Jing Ling sendiri tampaknya belum puas melampiaskan kemarahan atas penghinaan dari saudara sebuyutnya ini. Anak lelaki berwajah tampan nan cantik itu menggeram dan berteriak, "Aku bukan anak seorang pengkhianat! Aku adalah putra Guru Hua Yaaaaan!"
Jing Yanxi sudah babak belur akibat mendapatkan bogem mentah dari Jing Ling hingga berulang kali. Namun, kedua mata bocah lelaki itu masih memerah bagaikan kerasukan iblis. Dia sekali lagi melompat mundur ke belakang beberapa langkah untuk mengambil ancang-ancang, kemudian pada detik berikutnya Jing Ling berlari sambil dan menyarangkan sebuah tendangan keras.
Tak ayal lagi, tubuh Jing Yanxi pun terpental ke depan lalu jatuh tertelungkup mencium tanah basah. Wajah anak lelaki itu lebam di berbagai tempat hingga membengkak dan pada bagian belakang tubuhnya terasa berat serta sangat sakit. Hal itu dikarenakan, Jing Ling tiba-tiba sudah menekan punggungnya yang membuat tuan muda dari Keluarga Jing ini merasa sesak napas.

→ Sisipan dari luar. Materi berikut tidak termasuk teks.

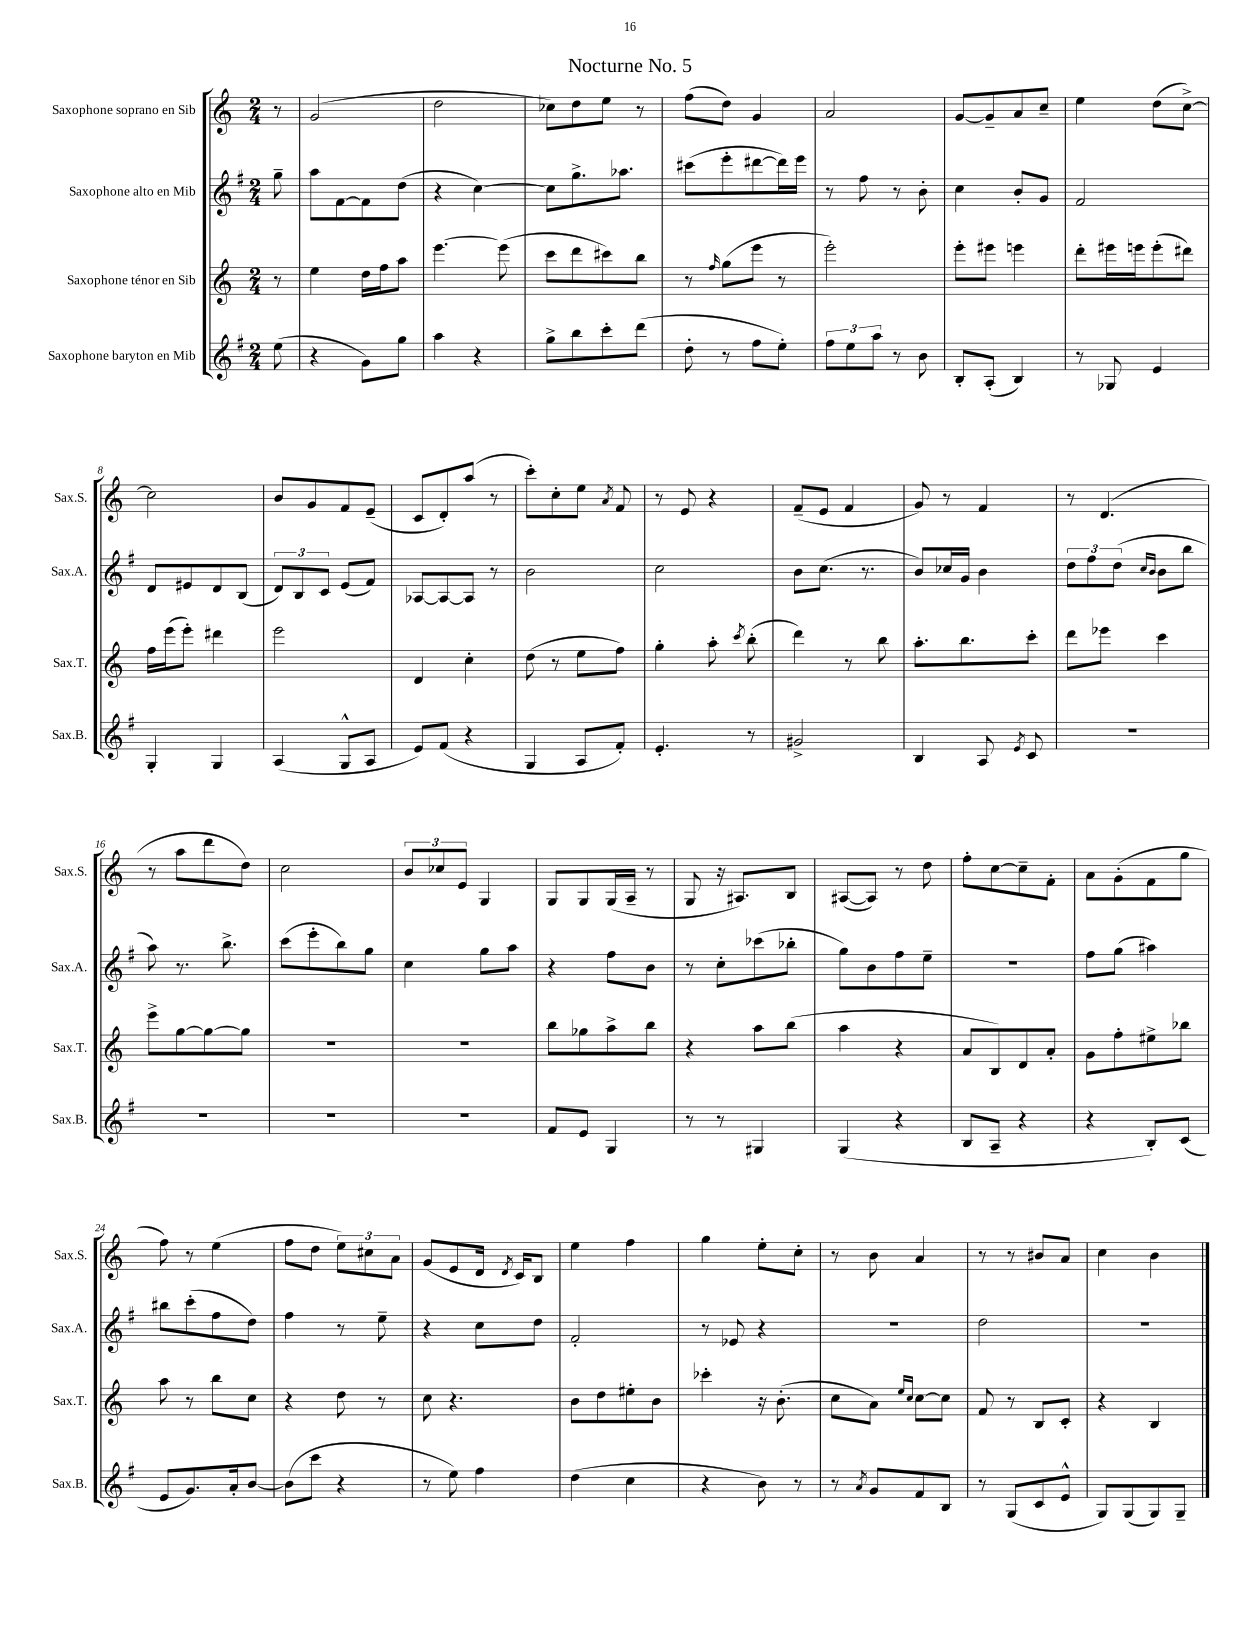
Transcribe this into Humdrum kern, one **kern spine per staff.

**kern	**kern	**kern	**kern
*part4	*part3	*part2	*part1
*staff4	*staff3	*staff2	*staff1
*I"Saxophone baryton en Mib	*I"Saxophone ténor en Sib	*I"Saxophone alto en Mib	*I"Saxophone soprano en Sib
*I'Sax.B.	*I'Sax.T.	*I'Sax.A.	*I'Sax.S.
*clefG2	*clefG2	*clefG2	*clefG2
*k[f#]	*k[]	*k[f#]	*k[]
*M2/4	*M2/4	*M2/4	*M2/4
=	=	=	=
(8ee\	8r	8gg~\	8r
=1	=1	=1	=1
4r	4ee\	8aa\L	(2g/
.	.	[8f#\	.
8g\L)	16dd\LL	8f#\]	.
.	16ff\J	.	.
8gg\J	8aa\J	(8dd\J	.
=2	=2	=2	=2
4aa\	[4.eee\	4r	2dd\
4r	.	[4cc\)	.
.	(8eee\]	.	.
=3	=3	=3	=3
8gg^\L	8ccc\L	8cc\L]	8cc-X\L)
8bb\	8ddd\	8.gg^\	8dd\
8ccc'\	8ccc#X\)	.	8ee\J
.	.	8.aa-X\J	.
(8ddd\J	8bb\J	.	8r
=4	=4	=4	=4
8dd'\	8r	(8ccc#X\L	(8ff\L
.	16qqff/	.	.
8r	(8gg\L	8eee'\	8dd\J)
8ff#\L	8eee\J	[8ddd#X\	4g/
8ee'\J)	8r	16ddd#\L])	.
.	.	16eee\JJ	.
=5	=5	=5	=5
12ff#\L	2eee'\)	8r	2a/
12ee\	.	.	.
.	.	8ff#\	.
12aa\J	.	.	.
8r	.	8r	.
8b\	.	8b'\	.
=6	=6	=6	=6
8B'/L	8eee'\L	4cc\	[8g/L
(8A'/J	8eee#X\J	.	8g~/]
4B/)	4eeen\	8b'/L	8a/
.	.	8g/J	8cc~/J
=7	=7	=7	=7
8r	8ddd'\L	2f#/	4ee\
8G-X/	16eee#X\L	.	.
.	16eeen\J	.	.
4e/	(8eee'\	.	(8dd\L
.	8ddd#X\J)	.	[8cc^\J)
!!LO:LB:g=z
=8	=8	=8	=8
4G'/	16ff\LL	8d/L	2cc\]
.	(16eee\J	.	.
.	8eee'\J)	8e#X/	.
4G/	4ddd#X\	8d/	.
.	.	(8B/J	.
=9	=9	=9	=9
(4A/	2eee\	12d/L)	8b/L
.	.	12B/	.
.	.	.	8g/
.	.	12c/J	.
8G^^/L	.	(8e/L	8f/
8A/J	.	8f#/J)	(8e~/J
=10	=10	=10	=10
8e/L)	4d/	[8A-X/L	8c/L
(8f#/J	.	8A-/_	8d'/)
4r	4cc'\	8A-/J]	(8aa/J
.	.	8r	8r
=11	=11	=11	=11
4G/	(8dd\	2b\	8ccc'\L)
.	8r	.	8cc'\
8A/L	8ee\L	.	8ee\J
.	.	.	8qa/
8f#'/J)	8ff\J)	.	8f/
=12	=12	=12	=12
4.e'/	4gg'\	2cc\	8r
.	.	.	8e/
.	8aa'\	.	4r
.	8qccc/	.	.
8r	(8bb'\	.	.
=13	=13	=13	=13
2g#X^/	4ddd\)	8b\L	(8f~/L
.	.	(8.cc\J	8e/J
.	8r	.	4f/
.	.	8.r	.
.	8bb\	.	.
=14	=14	=14	=14
4B/	8.aa'\L	8b/L)	8g/)
.	.	16cc-X/L	8r
.	8.bb\	16g/JJ	.
8A/	.	4b\	4f/
8qe/	.	.	.
8c/	8ccc'\J	.	.
=15	=15	=15	=15
2r	8ddd\L	12dd\L	8r
.	.	12ff#\	.
.	8eee-X\J	.	(4.d/
.	.	(12dd\J	.
.	.	16qqcc/LL	.
.	.	16qqb/JJ	.
.	4ccc\	8b\L	.
.	.	8bb\J	.
!!LO:LB:g=z
=16	=16	=16	=16
2r	8eee^\L	8aa\)	8r
.	[8gg\	8.r	8aa\L
.	8gg\_	.	8ddd\
.	.	8.bb^\	.
.	8gg\J]	.	8dd\J)
=17	=17	=17	=17
2r	2r	(8ccc\L	2cc\
.	.	8eee'\	.
.	.	8bb\)	.
.	.	8gg\J	.
=18	=18	=18	=18
2r	2r	4cc\	12b/L
.	.	.	12cc-X/
.	.	.	12e/J
.	.	8gg\L	4G/
.	.	8aa\J	.
=19	=19	=19	=19
8f#/L	8bb\L	4r	8G/L
8e/J	8gg-X\	.	8G/
4G/	8aa^\	8ff#\L	(16G/L
.	.	.	16A~/JJ
.	8bb\J	8b\J	8r
=20	=20	=20	=20
8r	4r	8r	8G/
8r	.	8cc'\L	16r
.	.	.	8.A#X/L)
4G#X/	8aa\L	(8ccc-X\	.
.	(8bb\J	8bb-X'\J	8B/J
=21	=21	=21	=21
(4G/	4aa\	8gg\L)	([8A#X/L
.	.	8b\	8A#/J])
4r	4r	8ff#\	8r
.	.	8ee~\J	8dd\
=22	=22	=22	=22
8B/L	8a/L	2r	8ff'\L
8A~/J	8B/)	.	[8cc\
4r	8d/	.	8cc~\]
.	8a'/J	.	8f'\J
=23	=23	=23	=23
4r	8g\L	8ff#\L	8a\L
.	8ff'\	(8gg\J	(8g'\
8B'/L)	8ee#X^\	4aa#X\)	8f\
(8c/J	8bb-X\J	.	8gg\J
!!LO:LB:g=z
=24	=24	=24	=24
8e/L	8aa\	8bb#X\L	8ff\)
8.g/)	8r	(8ccc'\	8r
.	8bb\L	8ff#\	(4ee\
16a'/k	.	.	.
[8b/J	8cc\J	8dd\J)	.
=25	=25	=25	=25
(8b\L]	4r	4ff#\	8ff\L
8ccc\J	.	.	8dd\J
4r	8dd\	8r	12ee\L)
.	.	.	12cc#X\
.	8r	8ee~\	.
.	.	.	12a\J
=26	=26	=26	=26
8r	8cc\	4r	(8g/L
8ee\)	4.r	.	8e/
4ff#\	.	8cc\L	16d/Jk
.	.	.	8qd/
.	.	.	16c/KL)
.	.	8dd\J	8B/J
=27	=27	=27	=27
(4dd\	8b\L	2f#'/	4ee\
.	8dd\	.	.
4cc\	8ee#X'\	.	4ff\
.	8b\J	.	.
=28	=28	=28	=28
4r	4ccc-X'\	8r	4gg\
.	.	8e-X/	.
8b\)	16r	4r	8ee'\L
.	(8.b'\	.	.
8r	.	.	8cc'\J
=29	=29	=29	=29
8r	8cc\L	2r	8r
8qa/	.	.	.
8g/L	8a\J)	.	8b\
.	16qqee/LL	.	.
.	16qqcc/JJ	.	.
8f#/	[8cc\L	.	4a/
8B/J	8cc\J]	.	.
=30	=30	=30	=30
8r	8f/	2dd\	8r
(8G/L	8r	.	8r
8c/	8B/L	.	8b#X/L
8e^^/J	8c'/J	.	8a/J
=31	=31	=31	=31
8G/L)	4r	2r	4cc\
(8G/	.	.	.
8G/)	4B/	.	4b\
8G~/J	.	.	.
==	==	==	==
*-	*-	*-	*-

"Tuan Muda Jing Yanxi yang terhormat! Sepertinya, sekarang Anda sudah sangat nyaman berada di bawah kakiku ini!" Jing Ling berucap sembari berkacak pinggang. "Bukankah tadi, kau yang ingin menjadikan kami berdua alas kaki?"

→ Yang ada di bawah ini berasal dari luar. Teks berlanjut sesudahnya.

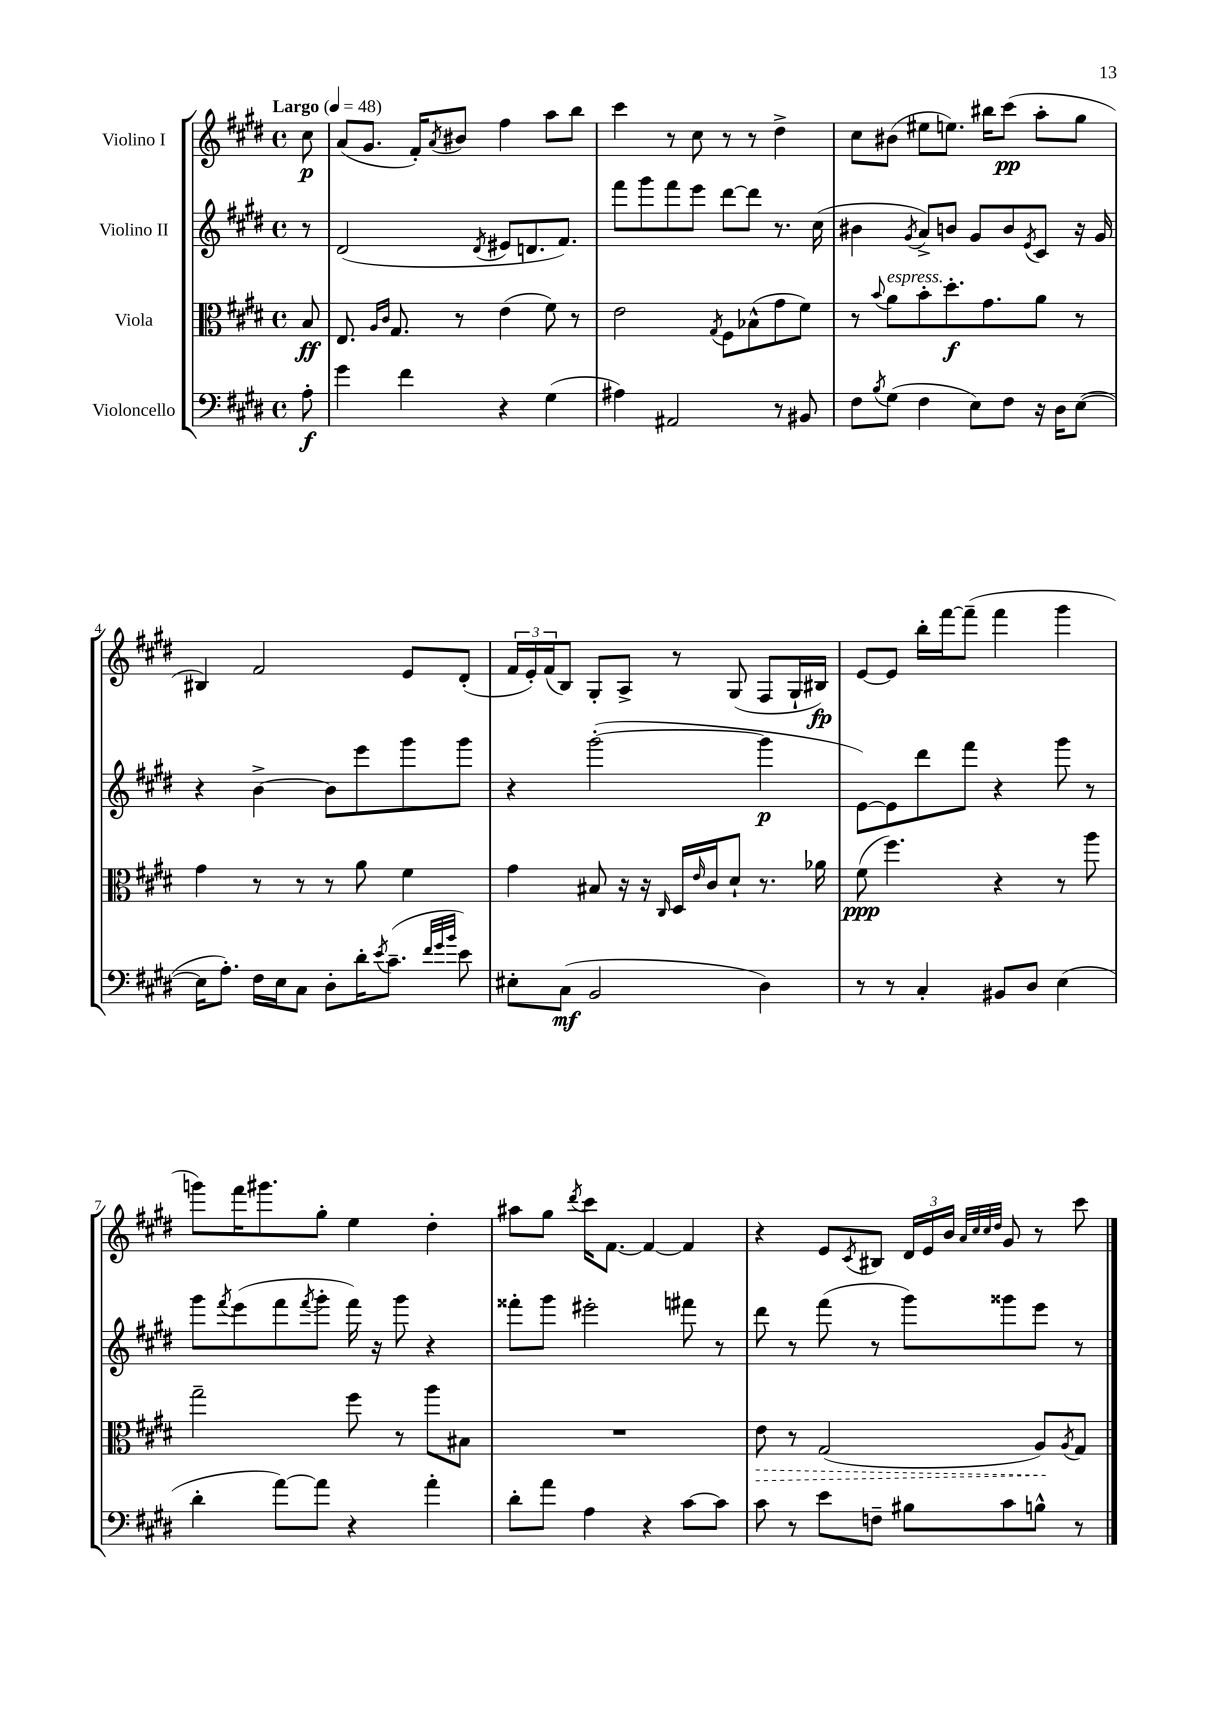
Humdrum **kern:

"Ji--Jing--Ling!" Jing Yanxi mendesis penuh kemarahan namun dia tak berdaya sama sekali.
"Rasakan akibat dari kesombonganmu, Yanxi!" Jing Ling kembali tertawa sambil berkacak pinggang. Dia merasa puas bisa membalas sakit hatinya kepada anak dari Jing Cheng yang merupakan saudara sepupu lelaki Jing Yue ibunya.
Jing Yanxi mendengus marah. "Jing Ling! Aku akan membalasmu!"